Exactly as written, print out each entry in the data, with no pictures.
Data extracts: Begin
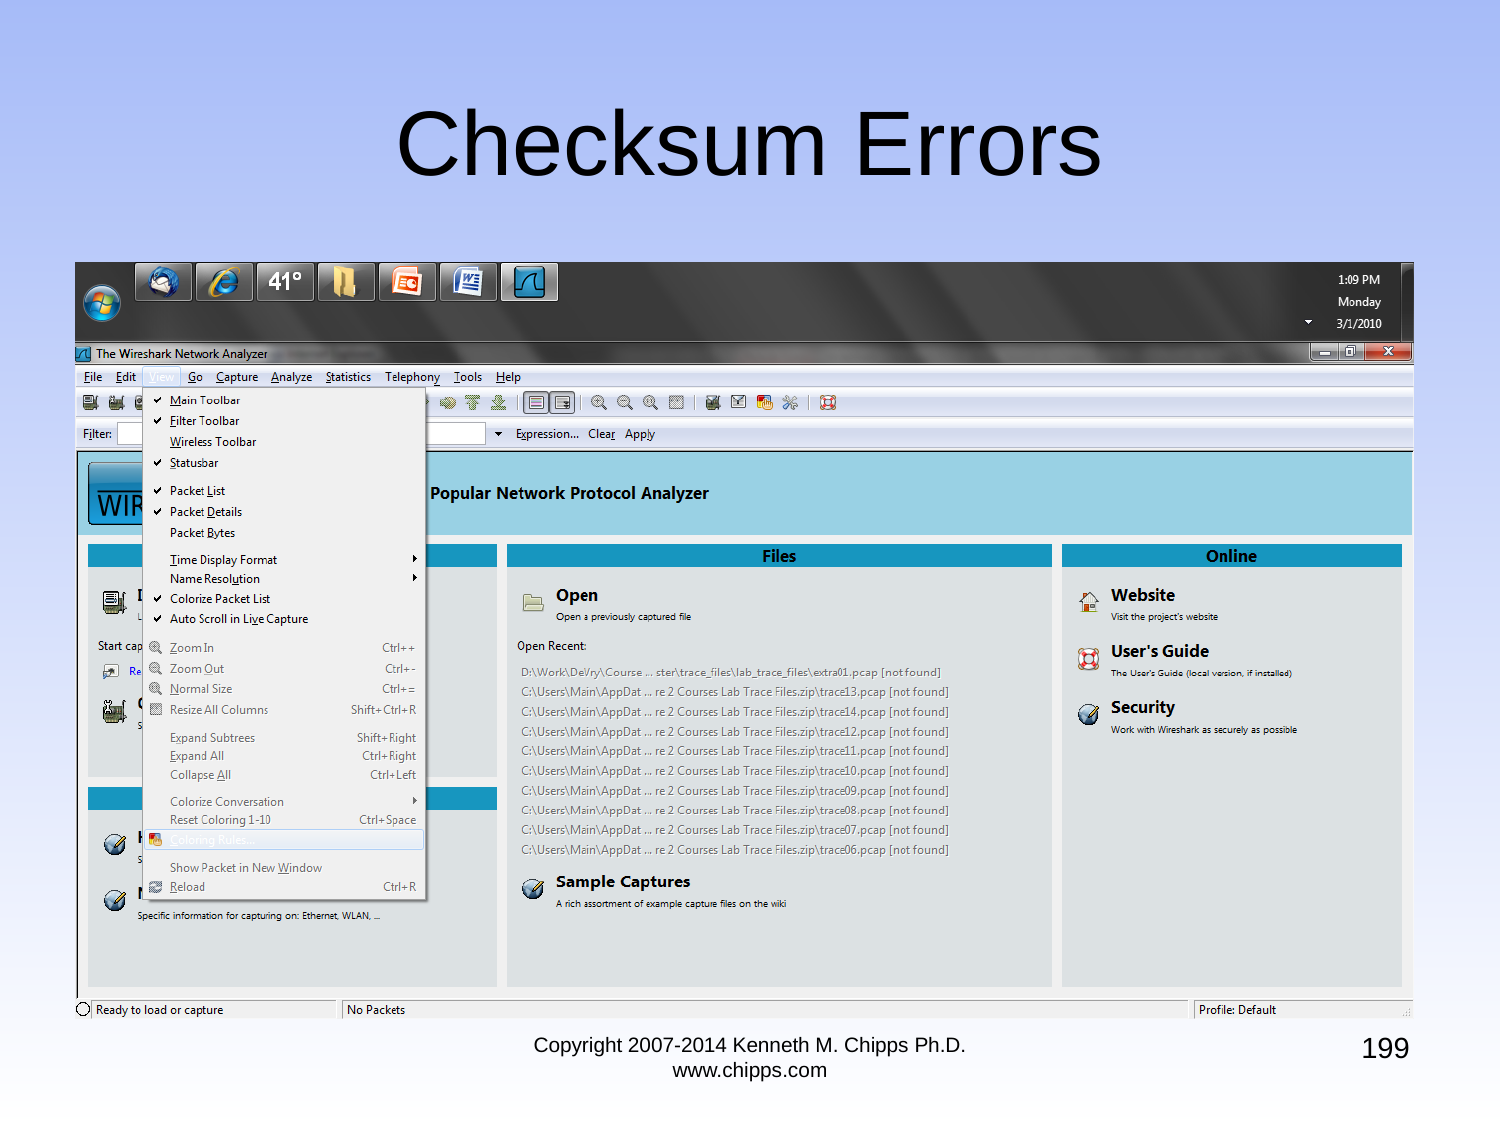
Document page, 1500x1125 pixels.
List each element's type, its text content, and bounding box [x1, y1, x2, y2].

picture [74, 262, 1414, 1019]
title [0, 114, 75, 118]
title Checksum Errors [75, 45, 1425, 233]
footer Copyright 2007-2014 Kenneth M. Chipps Ph.D. www.chipps.com [449, 1027, 1051, 1103]
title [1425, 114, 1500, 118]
slide_number 199 [1074, 1021, 1426, 1101]
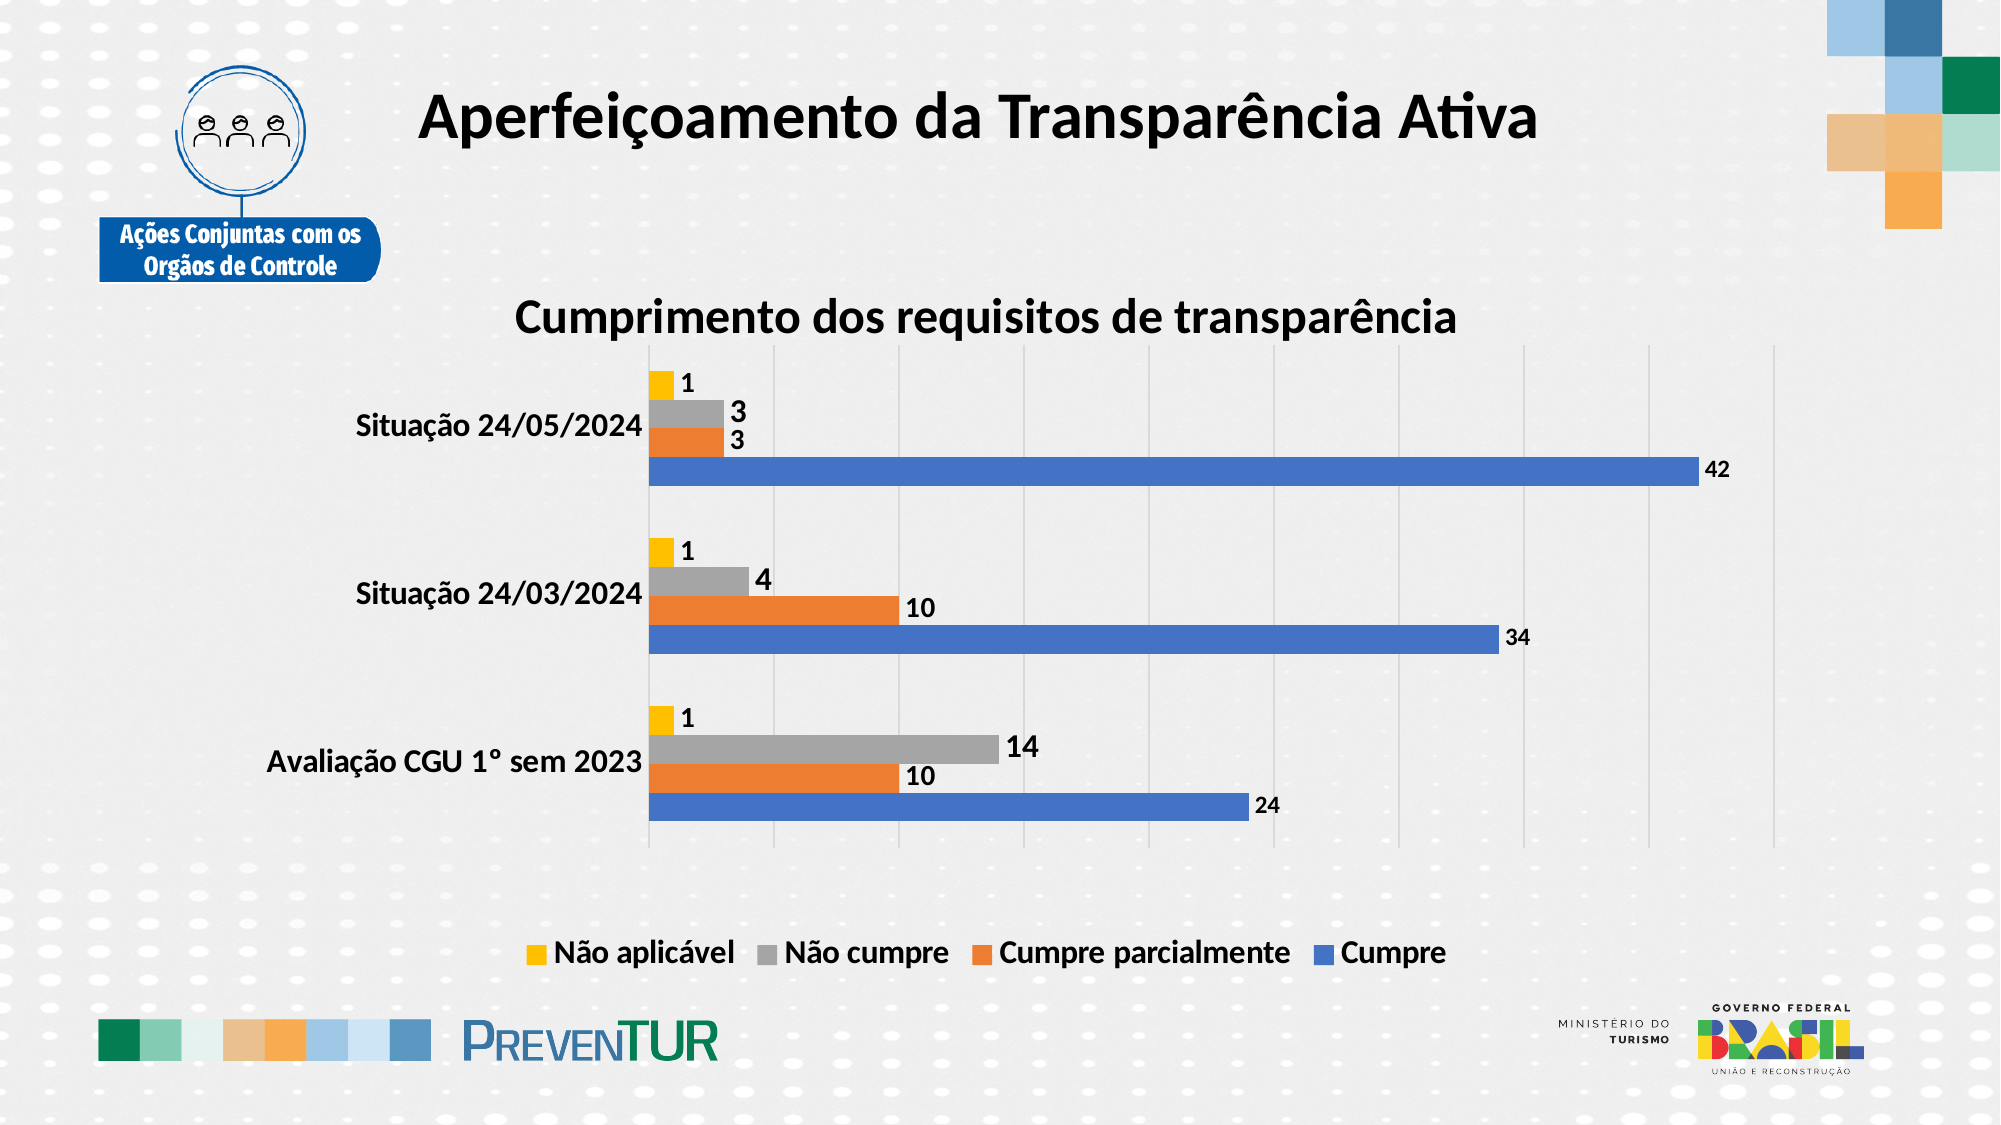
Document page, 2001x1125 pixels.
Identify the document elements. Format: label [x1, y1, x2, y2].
Data extracts: End
■ **Answer space**
Document page, 1500x1125 pixels.
List each element's type, its text content, and bounding box [x1, y1, x2, y2].

picture [74, 262, 1414, 1019]
title [0, 114, 75, 118]
title Checksum Errors [75, 45, 1425, 233]
footer Copyright 2007-2014 Kenneth M. Chipps Ph.D. www.chipps.com [449, 1027, 1051, 1103]
title [1425, 114, 1500, 118]
slide_number 199 [1074, 1021, 1426, 1101]
Document page, 2001x1125 pixels.
Identify the document elements. Format: label [x1, y1, x2, y2].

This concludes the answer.